Я мог уехать... Много народу спешило воспользоваться этим случаем и толкалось на пристани с узлами, подушками, чтобы пораньше занять местечко и залечь спать. Много народу плелось так, от скуки, поглядеть особу и выпить рюмочку. Меня долго толкали взад и вперед, и так как, пораженный столбняком, я вовсе не думал сопротивляться этим толчкам, то иной раз ноги мои заносили меня вовсе не туда, куда мне было надо. Я бы очень долго не попал на пароход, если бы случайно меня не втянула в свои недра кучка народу, направлявшаяся туда, и, подхватив меня под бока подушками и сундуками, не доставила прямо в верхний этаж, где помещаются первый и второй классы.
В первом классе, с опущенными на окнах занавесками, пропускавшими довольно сильный свет, к которому льнули любопытные глаза, помещалась особа. Во втором классе было шумное общество. В табачном дыму можно было разглядеть несколько лиц, севших на пароход из нашего города.

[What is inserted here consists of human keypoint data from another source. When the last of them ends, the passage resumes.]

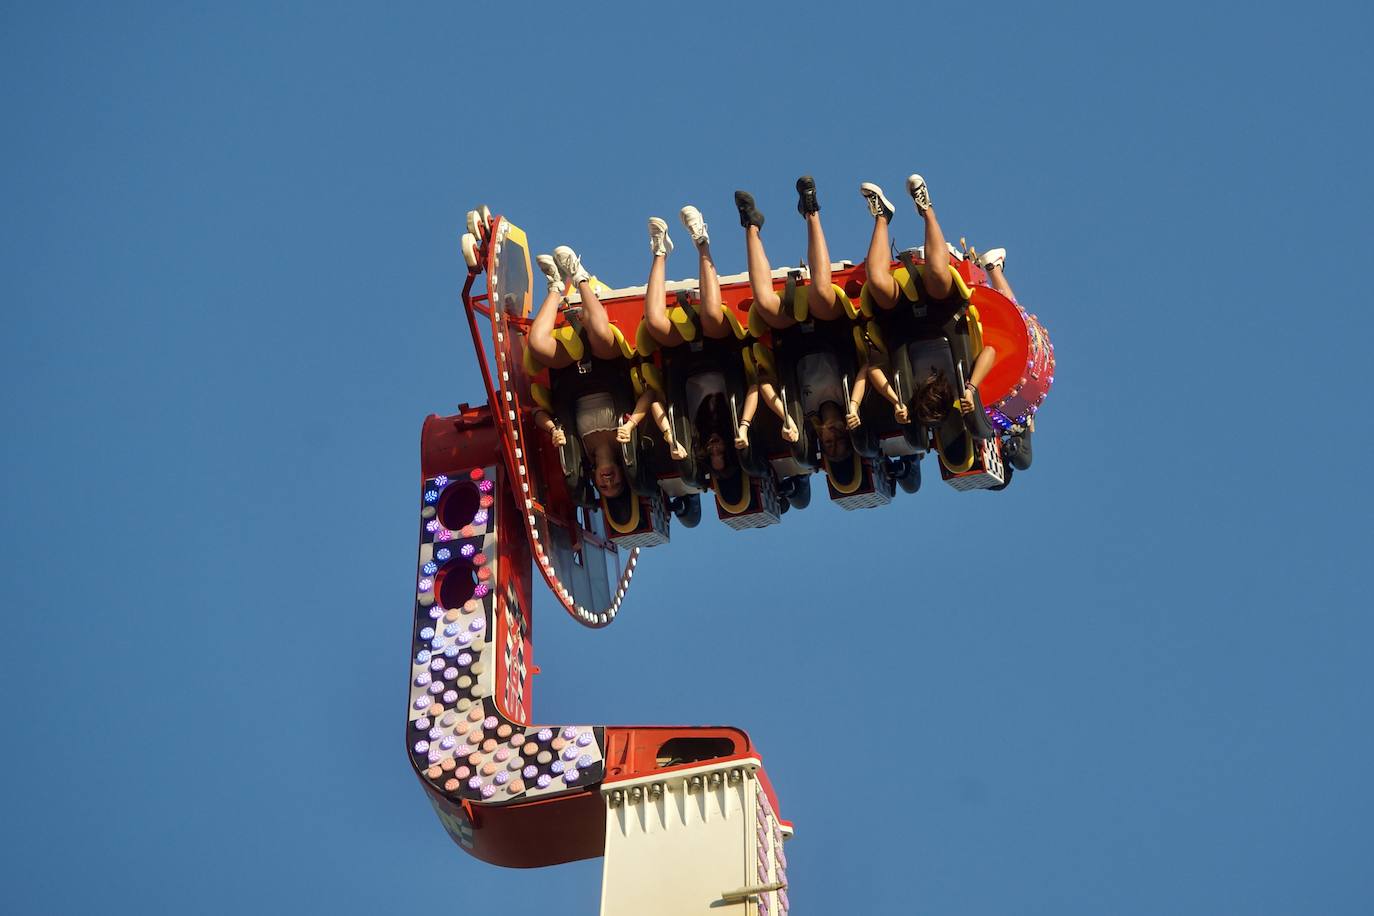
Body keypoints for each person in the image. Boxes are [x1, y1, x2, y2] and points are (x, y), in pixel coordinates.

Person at [734, 177, 908, 464]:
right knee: (820, 292)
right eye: (841, 440)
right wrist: (853, 406)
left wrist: (785, 416)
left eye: (829, 442)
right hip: (832, 329)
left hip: (794, 337)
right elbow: (868, 369)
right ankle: (811, 211)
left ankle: (751, 225)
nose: (834, 434)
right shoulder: (853, 403)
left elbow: (764, 384)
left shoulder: (802, 412)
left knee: (764, 303)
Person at [642, 207, 799, 483]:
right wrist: (743, 428)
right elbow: (756, 386)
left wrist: (669, 436)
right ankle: (702, 243)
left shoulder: (688, 431)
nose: (715, 446)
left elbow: (656, 402)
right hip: (721, 348)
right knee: (712, 315)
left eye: (710, 452)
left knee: (654, 321)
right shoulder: (738, 421)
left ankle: (660, 251)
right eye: (721, 451)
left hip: (684, 358)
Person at [526, 246, 685, 500]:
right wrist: (632, 423)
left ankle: (555, 286)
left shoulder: (579, 449)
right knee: (599, 332)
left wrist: (552, 430)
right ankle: (580, 277)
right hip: (609, 364)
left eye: (603, 488)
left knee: (536, 344)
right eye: (616, 486)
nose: (608, 483)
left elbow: (536, 414)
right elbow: (651, 395)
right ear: (623, 475)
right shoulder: (627, 438)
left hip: (571, 374)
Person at [858, 174, 997, 427]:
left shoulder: (908, 394)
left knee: (876, 280)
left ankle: (882, 217)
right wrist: (971, 387)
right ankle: (926, 209)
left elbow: (874, 370)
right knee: (936, 271)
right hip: (943, 313)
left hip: (903, 322)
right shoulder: (960, 386)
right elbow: (990, 351)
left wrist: (894, 400)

Всех, очевидно, занимал только что окончившийся процесс, о чем я тотчас же догадался, услыхав две, три знакомые фамилии, с прибавлением не совсем лестных эпитетов. Эти толки не могли быть интересны для меня, которому процесс задал такую нравственную муку, - я ушел из каюты и, выйдя на галерейку, идущую вокруг всего второго этажа, сел здесь на лавочку... За спиной моей лежал по склону горы темный, скучный город, впереди тусклый отсвет Волги, которая по временам хлестала в пароходные бока, а в голове тянулся ряд нестройных тягостных мыслей. И вот что, сидя на этой лавочке и припоминая путь, по которому я достиг до куприяновского процесса, - вот что припомнилось мне о житье-бытье очень маленького человека, угнетаемого очень маленькими целями среди довольно больших идей, которыми пропитан воздух...
Прежде всего я должен сознаться, что общество, в котором возможны куприяновские истории, весьма понравилось мне при первом с ним знакомстве. Мне пришлось встретиться с ним после продолжительного пребывания в деревне, где у меня очень долгое время не было ни единого человека, которого я бы мог взять за пуговицу и, продержав таким манером около себя часа два-три подряд, излить на него все мои не подходящие к окружающей действительности и никем не разделяемые заботы.
И вот, наполненный этими заботами, однажды отправился я в город с весьма простыми хозяйственными целями: нужно было купить чаю, сахару, свечей и т. д., о чем у меня хранилась подробная записка, в конце которой была прибавлена убедительная просьба: "не забыть и поторопиться", ибо иначе весь дом будет сидеть без продовольствия и освещения. Ехал я за покупками, думал, разумеется, о чем-то вовсе не соответствующем моей простой миссии и прибыл в город, но о покупках забыл совершенно и вспомнил о них только через два дня после приезда.